Characterizing Si:P quantum dot qubits with spin resonance techniques

TL;DR

This paper introduces a non-invasive ESR-based metrology method to characterize silicon phosphorus quantum dot qubits, revealing detailed information about donor count, electron, and nuclear spin configurations at atomic scale.

Contribution

It presents a novel ESR measurement technique combined with atomistic modeling to determine donor and electron configurations in silicon quantum dots.

Findings

ESR transition frequencies correlate with donor and electron positions.

The method enables atomic-scale characterization of donor quantum dots.

It provides a pathway for non-invasive qubit diagnostics.

Abstract

Quantum dots patterned by atomically precise placement of phosphorus donors in single crystal silicon have long spin lifetimes, advantages in addressability, large exchange tunability, and are readily available few-electron systems.
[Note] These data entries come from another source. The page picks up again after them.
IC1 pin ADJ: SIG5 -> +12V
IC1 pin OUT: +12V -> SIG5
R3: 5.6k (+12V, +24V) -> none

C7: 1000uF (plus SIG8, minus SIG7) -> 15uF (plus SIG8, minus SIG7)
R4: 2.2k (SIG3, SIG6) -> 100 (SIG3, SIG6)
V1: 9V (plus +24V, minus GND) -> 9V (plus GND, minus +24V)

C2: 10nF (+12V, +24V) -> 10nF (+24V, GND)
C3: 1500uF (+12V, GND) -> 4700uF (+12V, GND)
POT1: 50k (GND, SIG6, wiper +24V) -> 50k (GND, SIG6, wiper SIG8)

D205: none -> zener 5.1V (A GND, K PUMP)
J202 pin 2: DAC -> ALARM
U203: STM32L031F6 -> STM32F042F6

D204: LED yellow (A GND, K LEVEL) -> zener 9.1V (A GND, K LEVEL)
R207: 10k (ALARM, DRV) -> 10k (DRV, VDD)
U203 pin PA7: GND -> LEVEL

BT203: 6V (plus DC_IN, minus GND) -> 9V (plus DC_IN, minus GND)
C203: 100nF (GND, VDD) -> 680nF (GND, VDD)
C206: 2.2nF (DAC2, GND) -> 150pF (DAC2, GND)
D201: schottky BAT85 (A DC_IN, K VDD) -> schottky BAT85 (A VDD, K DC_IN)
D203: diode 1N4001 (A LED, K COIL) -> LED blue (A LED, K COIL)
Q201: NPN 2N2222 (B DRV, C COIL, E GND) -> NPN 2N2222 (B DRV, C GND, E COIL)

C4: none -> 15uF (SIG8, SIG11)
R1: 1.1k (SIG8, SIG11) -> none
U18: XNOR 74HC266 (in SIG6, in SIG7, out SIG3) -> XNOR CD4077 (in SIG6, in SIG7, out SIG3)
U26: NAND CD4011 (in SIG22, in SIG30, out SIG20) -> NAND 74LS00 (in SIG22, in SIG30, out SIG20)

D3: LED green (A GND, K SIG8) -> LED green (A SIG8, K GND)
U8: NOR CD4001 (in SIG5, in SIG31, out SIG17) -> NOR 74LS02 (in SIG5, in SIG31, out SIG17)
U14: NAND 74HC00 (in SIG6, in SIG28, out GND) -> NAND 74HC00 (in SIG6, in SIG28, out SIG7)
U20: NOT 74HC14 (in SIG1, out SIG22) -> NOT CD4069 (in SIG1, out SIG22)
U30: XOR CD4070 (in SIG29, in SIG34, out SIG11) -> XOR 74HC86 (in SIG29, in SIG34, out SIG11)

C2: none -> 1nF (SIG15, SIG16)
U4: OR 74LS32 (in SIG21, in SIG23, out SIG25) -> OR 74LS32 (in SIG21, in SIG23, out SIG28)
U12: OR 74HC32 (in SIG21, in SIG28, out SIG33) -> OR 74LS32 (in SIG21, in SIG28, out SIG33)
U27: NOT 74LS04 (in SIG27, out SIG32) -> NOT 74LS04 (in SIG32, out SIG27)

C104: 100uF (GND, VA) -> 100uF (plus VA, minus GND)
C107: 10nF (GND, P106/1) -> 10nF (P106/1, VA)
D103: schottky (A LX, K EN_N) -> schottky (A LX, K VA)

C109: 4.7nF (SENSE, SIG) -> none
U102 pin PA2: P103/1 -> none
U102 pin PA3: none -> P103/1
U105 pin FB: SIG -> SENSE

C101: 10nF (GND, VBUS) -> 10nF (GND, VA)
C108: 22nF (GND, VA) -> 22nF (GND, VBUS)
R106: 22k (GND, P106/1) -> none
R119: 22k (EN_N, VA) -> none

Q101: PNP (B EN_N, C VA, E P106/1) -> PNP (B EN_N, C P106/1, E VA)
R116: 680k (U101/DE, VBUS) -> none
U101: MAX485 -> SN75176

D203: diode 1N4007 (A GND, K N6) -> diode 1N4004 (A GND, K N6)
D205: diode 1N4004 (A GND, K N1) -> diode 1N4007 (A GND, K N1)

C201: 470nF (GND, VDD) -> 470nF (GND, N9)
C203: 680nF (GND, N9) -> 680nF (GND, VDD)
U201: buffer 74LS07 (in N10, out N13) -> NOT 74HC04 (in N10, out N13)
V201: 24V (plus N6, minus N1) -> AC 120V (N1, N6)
To be utilized as quantum bits, it is important to non-invasively characterise these donor quantum dots post fabrication and extract the number of bound electron and nuclear spins as well as their locations. Here, we propose a metrology technique based on electron spin resonance (ESR) measurements with the on-chip circuitry already needed for qubit manipulation to obtain atomic scale information about donor quantum dots and their spin configurations. Using atomistic tight-binding technique and Hartree self-consistent field approximation, we show that the ESR transition frequencies are directly related to the number of donors, electrons, and their locations through the electron-nuclear hyperfine interaction.